The case is however staggeringly different in Nigeria.
The 2020 Nigeria PR Report by leading media and public relations company, BHM reveals that only 26 percent of practitioners in the country are women. This isn’t exactly surprising. The past 5 to 7 years may have brought us Bukky Karibi-Whyte, Bidemi Zakariyu, Elizabeth Osho, Ijeoma Balogun, Temi Ophyllia Ibekwe, and a couple of other ‘IT’ girls who are making the profession look cool but the truth is before now, there weren’t a lot of women in the industry who younger girls could model their careers after.
If you didn’t grow up in Lagos, chances are you never even knew there was something called PR, and like this writer, you’re probably still having difficulties explaining to your old folks what exactly it is you do for a living. For an industry whose job is to make companies and brands look good in the public’s eye, the PR industry pretty much sucks at doing the same for itself. As a Forbes article once put it, ‘the public relations industry does a terrible job of public relations.’

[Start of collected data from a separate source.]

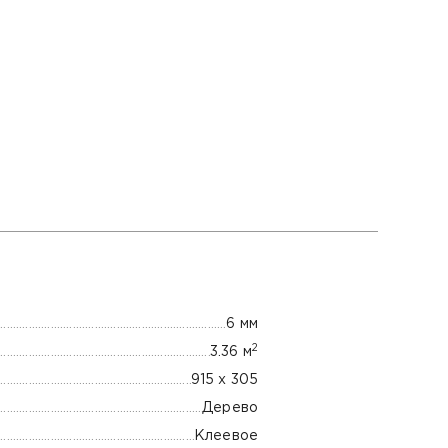
6 мм
2
3.36 м
915 x 305
Дерево
Клеевое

This terrible PR is the likeliest reason for the male dominance in the industry. Because how else do you explain the disparity between the number of female Mass Communication graduates and the number of female entrants into the PR industry? Mass Communications departments in Nigerian Universities are heavily dominated by female students but you’d much sooner find an undergraduate in the department tell you they’d want to go into a totally unrelated field after graduation than you would find one who wants to go into Public Relations.
There are other factors, of course. One of them being that PR is a spectacularly demanding profession. Forget Samantha Jones and all the pipe dreams that she sold us in SATC. There’s literally nothing glamorous about this career line. PR is hard work. It is late nights and early mornings. It is not having a life outside of work. It is having your nice date rudely interrupted because your client has a crisis you have to manage. It is cancelling on an important family dinner you’ve been planning for weeks. It is an endless barrage of emails and phone calls. It is practically living in your laptop. There is really nothing glamorous about this career.
And this is not to say that women are not cut out for hard work. Far from it. We’ve seen a lot of women do phenomenal work in Comms in and out of Nigeria. But the truth is, we live in a society that forces women to choose. We cannot have a career, especially a demanding one like PR, and still have a thriving love life or family. And everything is set up to make us feel like we’ve failed if we choose the former over the latter. So what happens is that a great percentage of the very few women who get into PR eventually leave for something else that would give them time to focus on “more important” things. And you can’t blame them.